Le rééquilibrage des relations commerciales est bien entendu un autre sujet fondamental. L’Observatoire de la formation des prix et des marges a établi en 2014 que l’industrie de la transformation et la grande distribution avaient reconstitué leurs marges au détriment des éleveurs. Malgré l’intervention du législateur, en particulier pour améliorer la contractualisation – encore récemment lors de l’examen du projet de loi Sapin II –, le rapport de force demeure très défavorable aux exploitants.

La baisse des charges, engagée dans le cadre des différents plans de soutien à l’élevage, est aussi bien entendu un axe fondamental devant être pérennisé. Le cumul des différents plans de soutien aboutit à une baisse des charges de dix points : cet effort mérite d’être souligné.

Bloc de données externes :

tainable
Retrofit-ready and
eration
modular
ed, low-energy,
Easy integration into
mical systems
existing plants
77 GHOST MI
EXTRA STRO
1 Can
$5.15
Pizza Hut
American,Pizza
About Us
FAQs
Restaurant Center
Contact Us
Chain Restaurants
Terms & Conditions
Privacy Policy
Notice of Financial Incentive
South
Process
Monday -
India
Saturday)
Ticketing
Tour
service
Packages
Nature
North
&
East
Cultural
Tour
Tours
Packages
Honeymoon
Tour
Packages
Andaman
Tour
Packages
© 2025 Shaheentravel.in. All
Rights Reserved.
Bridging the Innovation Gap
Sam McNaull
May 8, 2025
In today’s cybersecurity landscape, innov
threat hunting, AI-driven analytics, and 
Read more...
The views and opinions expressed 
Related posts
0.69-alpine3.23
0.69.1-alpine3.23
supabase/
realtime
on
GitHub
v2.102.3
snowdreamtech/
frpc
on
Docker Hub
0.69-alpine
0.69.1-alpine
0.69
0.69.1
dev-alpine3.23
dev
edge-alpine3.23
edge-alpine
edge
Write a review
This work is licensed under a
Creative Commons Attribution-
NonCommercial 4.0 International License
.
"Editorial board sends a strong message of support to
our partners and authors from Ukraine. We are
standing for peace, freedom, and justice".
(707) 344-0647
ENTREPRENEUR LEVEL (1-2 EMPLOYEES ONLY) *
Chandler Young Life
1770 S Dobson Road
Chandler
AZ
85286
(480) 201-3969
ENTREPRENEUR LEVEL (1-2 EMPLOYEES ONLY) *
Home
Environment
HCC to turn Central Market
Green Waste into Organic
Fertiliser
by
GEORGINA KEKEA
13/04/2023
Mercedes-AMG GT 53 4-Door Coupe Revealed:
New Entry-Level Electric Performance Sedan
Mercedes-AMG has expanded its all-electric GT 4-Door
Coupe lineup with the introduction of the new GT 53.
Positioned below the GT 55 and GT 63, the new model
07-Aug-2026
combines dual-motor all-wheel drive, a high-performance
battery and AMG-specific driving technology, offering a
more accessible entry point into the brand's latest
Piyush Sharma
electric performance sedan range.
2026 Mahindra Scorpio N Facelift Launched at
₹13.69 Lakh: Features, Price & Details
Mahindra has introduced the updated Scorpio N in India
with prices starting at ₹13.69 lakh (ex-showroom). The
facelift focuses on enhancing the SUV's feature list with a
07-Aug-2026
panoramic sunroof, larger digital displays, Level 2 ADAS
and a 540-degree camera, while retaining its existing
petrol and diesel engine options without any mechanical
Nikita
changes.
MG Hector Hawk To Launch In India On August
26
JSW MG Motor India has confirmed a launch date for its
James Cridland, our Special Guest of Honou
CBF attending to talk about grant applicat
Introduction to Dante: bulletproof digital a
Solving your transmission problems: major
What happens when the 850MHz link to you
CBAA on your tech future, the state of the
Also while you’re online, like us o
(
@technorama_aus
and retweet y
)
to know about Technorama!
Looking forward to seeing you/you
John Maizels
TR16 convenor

Selon le même principe d’allégement, il serait souhaitable de réduire les normes, dont l’excès peut affecter les conditions de travail des éleveurs. Par ailleurs, il n’est pas utile d’aller au-delà des recommandations européennes, comme c’est souvent le cas en matière d’encadrement des pratiques phytosanitaires. Comme l’indique l’intitulé du rapport de notre collègue Daniel Dubois sur les normes agricoles, il est temps de « retrouver le chemin du bon sens ».

C’est ce même bon sens que nous aurions aimé voir présider à la réforme de la carte des communes classées en zones soumises à contraintes naturelles que vous avez présentée le 22 septembre dernier, monsieur le ministre. Récemment, lors d’une séance de questions d’actualité au Gouvernement, mon collègue Yvon Collin vous a interpellé sur ce dossier, qui inquiète fortement les représentants du monde agricole.

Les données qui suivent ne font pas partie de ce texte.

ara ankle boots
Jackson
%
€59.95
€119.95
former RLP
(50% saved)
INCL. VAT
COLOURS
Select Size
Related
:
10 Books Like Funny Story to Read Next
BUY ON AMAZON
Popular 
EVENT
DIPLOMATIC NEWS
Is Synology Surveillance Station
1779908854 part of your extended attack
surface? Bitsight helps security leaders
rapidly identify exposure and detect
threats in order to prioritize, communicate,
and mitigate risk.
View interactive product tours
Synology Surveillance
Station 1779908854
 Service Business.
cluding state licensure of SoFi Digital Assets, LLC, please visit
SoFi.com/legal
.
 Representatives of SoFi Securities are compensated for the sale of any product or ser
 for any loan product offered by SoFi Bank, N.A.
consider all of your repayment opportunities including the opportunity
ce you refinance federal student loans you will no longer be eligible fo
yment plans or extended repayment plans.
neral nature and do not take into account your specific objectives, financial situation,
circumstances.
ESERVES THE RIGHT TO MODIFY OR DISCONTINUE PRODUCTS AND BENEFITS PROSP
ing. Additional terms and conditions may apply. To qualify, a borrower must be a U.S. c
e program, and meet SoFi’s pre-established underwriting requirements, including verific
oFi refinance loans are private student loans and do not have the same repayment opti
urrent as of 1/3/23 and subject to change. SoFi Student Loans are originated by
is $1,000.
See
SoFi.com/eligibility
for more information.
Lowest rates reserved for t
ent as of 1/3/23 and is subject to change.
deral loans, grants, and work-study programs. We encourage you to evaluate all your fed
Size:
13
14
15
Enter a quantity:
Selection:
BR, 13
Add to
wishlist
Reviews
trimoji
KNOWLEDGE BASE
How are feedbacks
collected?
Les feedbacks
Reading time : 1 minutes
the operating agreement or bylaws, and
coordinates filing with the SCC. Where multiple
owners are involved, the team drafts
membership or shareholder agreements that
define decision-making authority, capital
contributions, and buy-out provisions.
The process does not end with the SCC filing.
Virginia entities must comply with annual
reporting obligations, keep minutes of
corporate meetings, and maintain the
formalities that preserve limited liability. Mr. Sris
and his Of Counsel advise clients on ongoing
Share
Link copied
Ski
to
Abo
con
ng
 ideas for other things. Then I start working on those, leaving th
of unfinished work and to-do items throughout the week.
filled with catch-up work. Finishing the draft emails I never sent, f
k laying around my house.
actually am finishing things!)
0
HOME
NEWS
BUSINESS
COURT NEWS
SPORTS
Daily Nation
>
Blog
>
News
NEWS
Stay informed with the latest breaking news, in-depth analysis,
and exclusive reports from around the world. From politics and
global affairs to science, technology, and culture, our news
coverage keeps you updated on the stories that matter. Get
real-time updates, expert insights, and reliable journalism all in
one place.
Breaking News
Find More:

Dans le Lot, où vous serez demain, 111 communes ne seraient plus classées en zone défavorisée simple ou en zone de piémont. Cela induirait une perte de 9 millions d’euros par an dans mon département, qui mettrait en danger 1 300 exploitations.

Le maintien des aides spécifiques, en particulier communautaires, telles que l’indemnité compensatoire de handicap naturel, est essentiel à la survie des exploitations en zones de montagne. Comme vous le savez, monsieur le ministre, les élevages des zones de montagne sont déterminants pour la sauvegarde du tissu économique de ces territoires. Il existe des réalités locales que la nouvelle carte ne doit pas ignorer.

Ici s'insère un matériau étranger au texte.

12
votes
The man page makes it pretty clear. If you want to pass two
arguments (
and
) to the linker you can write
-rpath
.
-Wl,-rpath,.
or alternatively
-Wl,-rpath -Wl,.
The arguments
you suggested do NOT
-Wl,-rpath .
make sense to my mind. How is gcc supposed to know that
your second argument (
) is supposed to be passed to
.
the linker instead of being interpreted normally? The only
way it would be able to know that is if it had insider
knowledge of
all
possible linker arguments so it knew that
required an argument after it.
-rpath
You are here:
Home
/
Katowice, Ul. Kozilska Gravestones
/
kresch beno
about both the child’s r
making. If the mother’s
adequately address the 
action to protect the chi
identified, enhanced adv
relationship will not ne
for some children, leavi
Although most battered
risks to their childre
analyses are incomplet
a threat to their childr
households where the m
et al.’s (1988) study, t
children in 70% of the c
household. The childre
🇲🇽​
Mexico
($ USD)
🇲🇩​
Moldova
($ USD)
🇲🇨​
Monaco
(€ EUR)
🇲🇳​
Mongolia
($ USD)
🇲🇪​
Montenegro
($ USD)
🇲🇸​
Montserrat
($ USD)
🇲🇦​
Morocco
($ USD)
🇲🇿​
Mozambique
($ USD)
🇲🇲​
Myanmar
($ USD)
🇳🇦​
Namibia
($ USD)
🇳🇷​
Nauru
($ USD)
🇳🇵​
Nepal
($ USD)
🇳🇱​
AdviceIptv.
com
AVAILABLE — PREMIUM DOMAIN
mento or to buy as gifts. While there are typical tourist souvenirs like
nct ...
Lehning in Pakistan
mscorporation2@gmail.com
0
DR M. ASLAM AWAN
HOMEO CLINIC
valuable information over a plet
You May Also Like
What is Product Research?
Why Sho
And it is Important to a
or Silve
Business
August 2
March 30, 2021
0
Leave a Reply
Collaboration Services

Mes chers collègues, la France est une grande nation agricole parce qu’elle a su conserver la diversité de ses productions. L’élevage fait partie intégrante de nos paysages et, malgré les difficultés, cette filière demeure un vivier important d’emplois. Son dynamisme est la condition de la vitalité rurale dans de nombreux départements.

L’élevage, c’est bien sûr, aussi et avant tout, une affaire d’hommes et de femmes, qui se découragent, faute d’un avenir certain dans leur métier. Fixer quelques orientations fortes, au-delà des mesures conjoncturelles, permettrait de leur redonner espoir.